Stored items
* * * *

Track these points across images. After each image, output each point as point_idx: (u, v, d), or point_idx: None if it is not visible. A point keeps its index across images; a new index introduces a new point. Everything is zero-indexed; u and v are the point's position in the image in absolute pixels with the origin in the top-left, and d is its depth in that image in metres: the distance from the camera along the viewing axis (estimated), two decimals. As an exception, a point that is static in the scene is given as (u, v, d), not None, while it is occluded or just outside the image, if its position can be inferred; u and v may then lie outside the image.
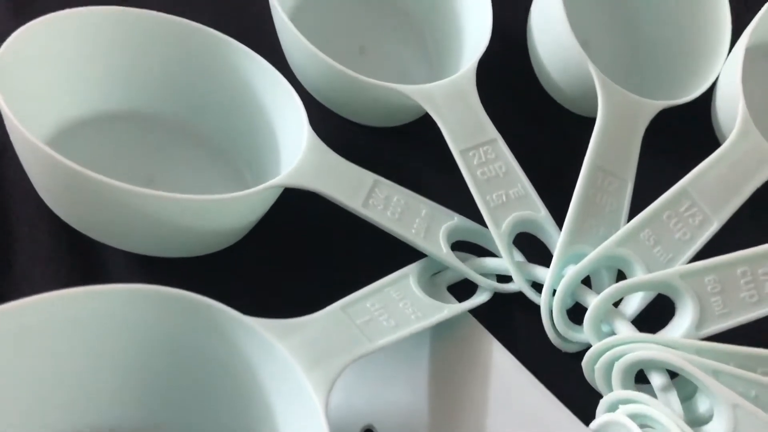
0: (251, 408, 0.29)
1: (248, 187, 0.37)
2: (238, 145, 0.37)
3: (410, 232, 0.33)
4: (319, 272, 0.35)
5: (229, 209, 0.32)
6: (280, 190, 0.33)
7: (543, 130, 0.40)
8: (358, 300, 0.31)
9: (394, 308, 0.31)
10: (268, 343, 0.27)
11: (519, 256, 0.35)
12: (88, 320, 0.27)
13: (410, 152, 0.39)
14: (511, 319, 0.34)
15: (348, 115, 0.39)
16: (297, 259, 0.35)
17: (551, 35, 0.37)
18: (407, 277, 0.33)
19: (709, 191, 0.34)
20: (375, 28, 0.42)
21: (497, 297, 0.34)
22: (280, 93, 0.35)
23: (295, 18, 0.39)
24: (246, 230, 0.34)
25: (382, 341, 0.29)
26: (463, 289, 0.35)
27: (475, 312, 0.34)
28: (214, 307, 0.27)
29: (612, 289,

* * * *

→ **Task brief**:
Apart from the images, every line above is to be given again exactly.

→ **Your solution**:
Track these points across images. After each image, output each point as point_idx: (u, v, d), or point_idx: None if it is not visible. A point keeps its index across images; a new index introduces a new point. Everything is zero-indexed; u and v are the point's position in the image in absolute pixels with the origin in the top-left, and d is its depth in that image in metres: the distance from the camera along the viewing axis (estimated), two decimals. As an exception, a point that is static in the scene is given as (u, v, d), not None, while it is occluded or just outside the image, if its position can be inferred; u and v may then lie outside the image.
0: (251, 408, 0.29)
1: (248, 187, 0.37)
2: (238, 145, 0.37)
3: (410, 232, 0.33)
4: (319, 272, 0.35)
5: (229, 209, 0.32)
6: (280, 190, 0.33)
7: (543, 130, 0.40)
8: (358, 300, 0.31)
9: (394, 308, 0.31)
10: (268, 343, 0.27)
11: (519, 256, 0.35)
12: (88, 320, 0.27)
13: (410, 152, 0.39)
14: (511, 319, 0.34)
15: (348, 115, 0.39)
16: (297, 259, 0.35)
17: (551, 35, 0.37)
18: (407, 277, 0.33)
19: (709, 191, 0.34)
20: (375, 28, 0.42)
21: (497, 297, 0.34)
22: (280, 93, 0.35)
23: (295, 18, 0.39)
24: (246, 230, 0.34)
25: (382, 341, 0.29)
26: (463, 289, 0.35)
27: (475, 312, 0.34)
28: (214, 307, 0.27)
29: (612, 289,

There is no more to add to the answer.